* **Your assignment**:
Please output all the entries word for word, without the pictures.

◆ ◆ ◆ ◆ ◆ ◆ ◆

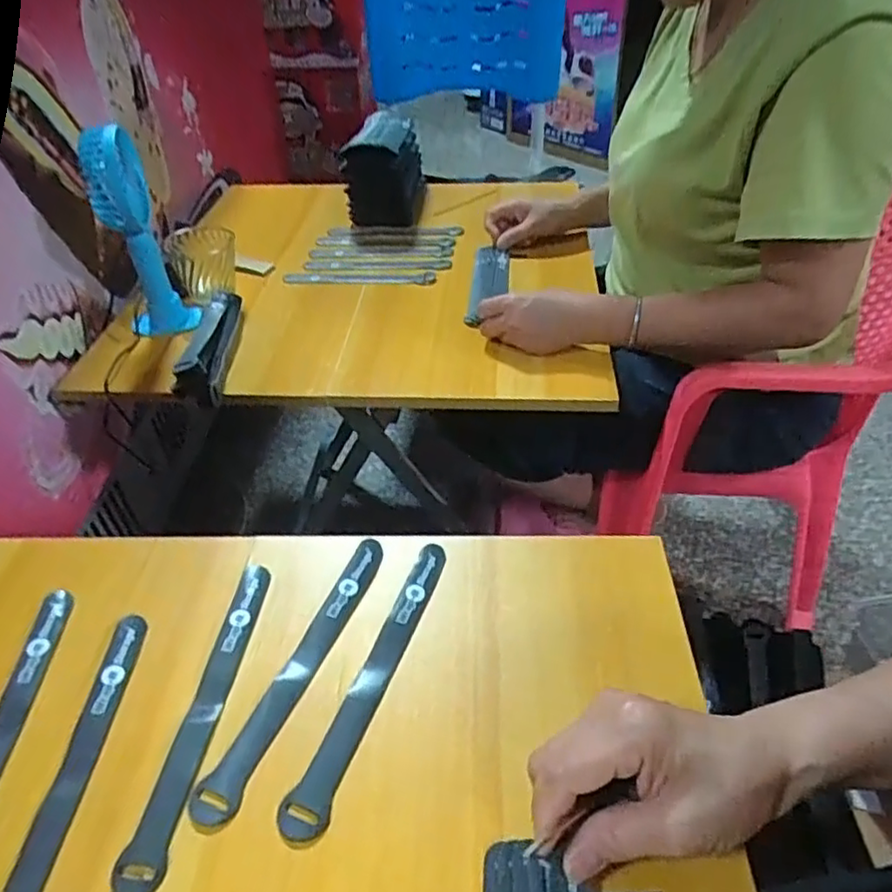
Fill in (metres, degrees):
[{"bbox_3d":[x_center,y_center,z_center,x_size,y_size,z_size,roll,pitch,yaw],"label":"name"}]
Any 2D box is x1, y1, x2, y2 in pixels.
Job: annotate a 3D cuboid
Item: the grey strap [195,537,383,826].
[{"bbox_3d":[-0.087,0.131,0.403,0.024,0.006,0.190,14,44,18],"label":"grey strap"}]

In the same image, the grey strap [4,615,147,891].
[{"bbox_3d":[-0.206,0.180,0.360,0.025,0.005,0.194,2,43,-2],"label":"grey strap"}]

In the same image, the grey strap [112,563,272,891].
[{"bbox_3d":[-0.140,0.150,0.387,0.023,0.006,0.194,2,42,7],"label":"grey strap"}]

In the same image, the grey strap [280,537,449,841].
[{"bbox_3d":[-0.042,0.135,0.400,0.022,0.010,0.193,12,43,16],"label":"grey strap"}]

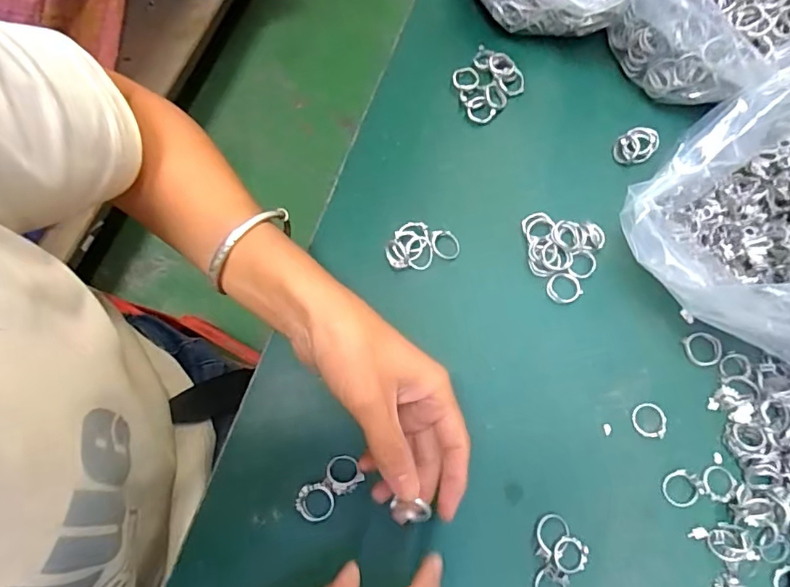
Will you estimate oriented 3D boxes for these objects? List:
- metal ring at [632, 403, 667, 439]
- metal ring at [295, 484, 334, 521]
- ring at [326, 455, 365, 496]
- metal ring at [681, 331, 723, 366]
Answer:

◆ ◆ ◆ ◆ ◆ ◆ ◆

* **Result**:
Fill in (metres, degrees):
[{"bbox_3d":[x_center,y_center,z_center,x_size,y_size,z_size,roll,pitch,yaw],"label":"name"}]
Any 2D box is x1, y1, x2, y2 in pixels.
Job: annotate a 3D cuboid
Item: the grey strap [195,537,383,826].
[{"bbox_3d":[-0.087,0.131,0.403,0.024,0.006,0.190,14,44,18],"label":"grey strap"}]

In the same image, the grey strap [4,615,147,891].
[{"bbox_3d":[-0.206,0.180,0.360,0.025,0.005,0.194,2,43,-2],"label":"grey strap"}]

In the same image, the grey strap [112,563,272,891].
[{"bbox_3d":[-0.140,0.150,0.387,0.023,0.006,0.194,2,42,7],"label":"grey strap"}]

In the same image, the grey strap [280,537,449,841].
[{"bbox_3d":[-0.042,0.135,0.400,0.022,0.010,0.193,12,43,16],"label":"grey strap"}]

Will you estimate oriented 3D boxes for these objects? List:
- metal ring at [632, 403, 667, 439]
- metal ring at [295, 484, 334, 521]
- ring at [326, 455, 365, 496]
- metal ring at [681, 331, 723, 366]
Answer:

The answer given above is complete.